女性医療従事者によるリレーエッセー【第三十六回】

【第三十六回】小児科外来で思うこと
熊本市民病院
荒尾市民病院
小児科非常勤医師
水流添(つるぞえ) 泉

 現在、私は、小児科の非常勤医師として熊本市内と県北の病院で働いています。主に内分泌疾患(ホルモン異常が原因の病気)を担当していますが、最近の外来診療では心身のストレスが原因と思われる相談が増えているようです。

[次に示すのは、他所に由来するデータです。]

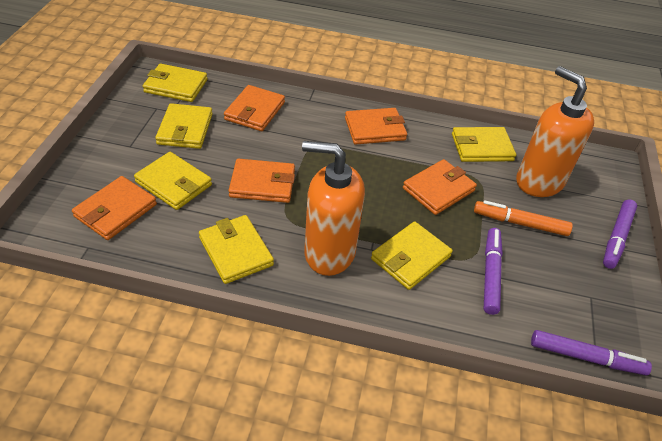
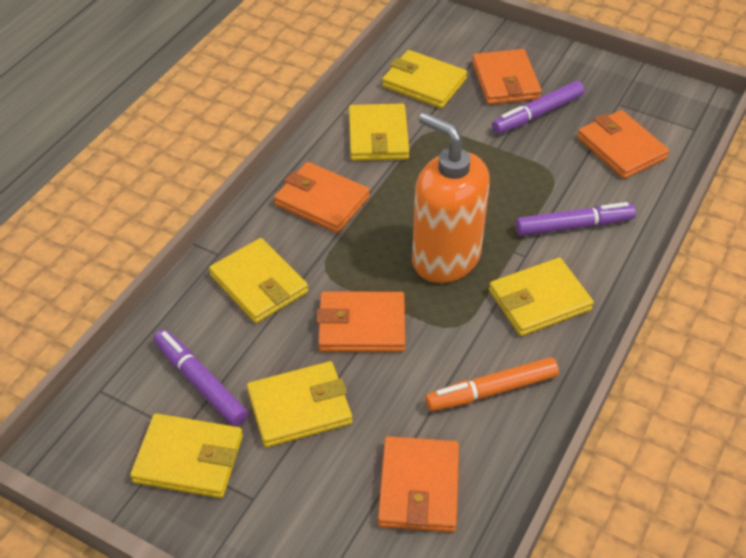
orange soap dispenser: 2 -> 1

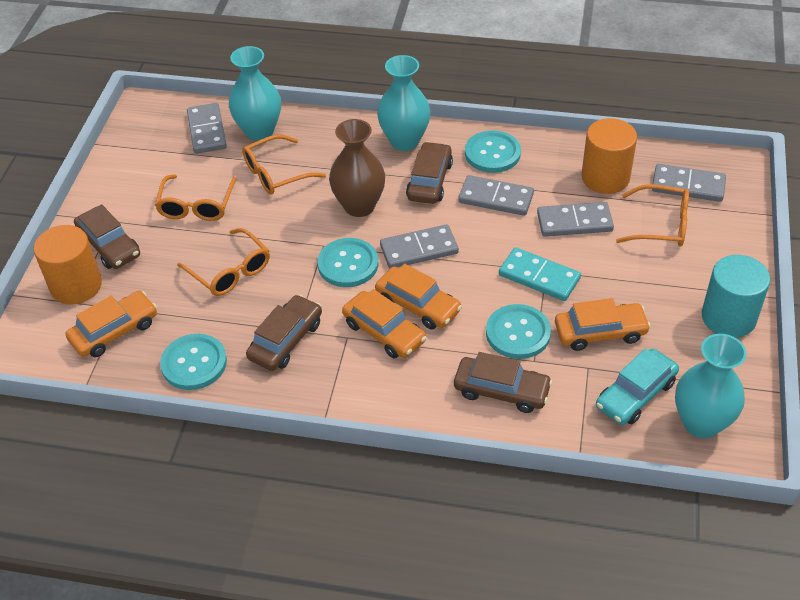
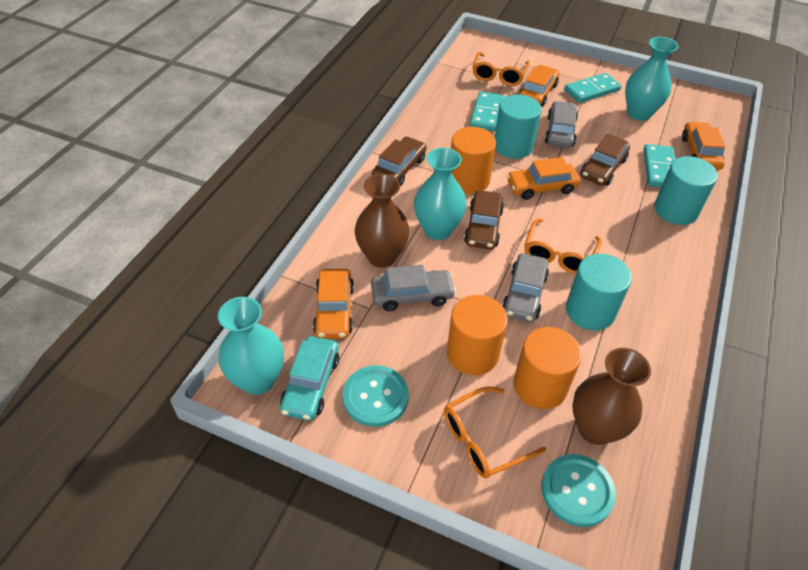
brown car: 4 -> 3
brown vase: 1 -> 2
grey car: 0 -> 3
grey domino: 5 -> 0
orange cylinder: 2 -> 3
orange glasses: 4 -> 3
turquoise button: 4 -> 2
turquoise cylinder: 1 -> 3
turquoise domino: 1 -> 3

 私が小児科医になってこれまでの約20年の間に、子どもたちを取り巻く社会環境は変化し、以前のような温かなものではなくなってきました。その中で、無気力になったり、自分の価値を見出すために必死になったりと、心のバランスを保つことが難しくなっている子どもたちもいます。
 小学校高学年や中学生のお子さんの中には、過剰にスポーツをがんばっているケースもあります。1日の生活を尋ねると、驚くような過密スケジュールです。多くの場合はクラブで中心的なメンバーとして期待されていて、本人も親御さんもなかなかペースを落とすことをためらわれます。一生懸命やっていることを後押ししてあげたいというお気持ちは分かりますが、子どもが自分で休めないとしたら、休ませてあげられるのは周りの大人だけです。
 「健康のためのスポーツ」「人生を楽しむためのスポーツ」と、大人は知っています。スポーツに限らず、いろんなことに疲れきったり傷ついたりした子どもたちにはぜひ、こう声をかけてあげて下さい。
 もし体や心が「疲れたな」「休みたいな」と言っていたら、ぜひ一度休息を取ってみて。そしてお友達や家族と、ほっとできる時間を作りましょう。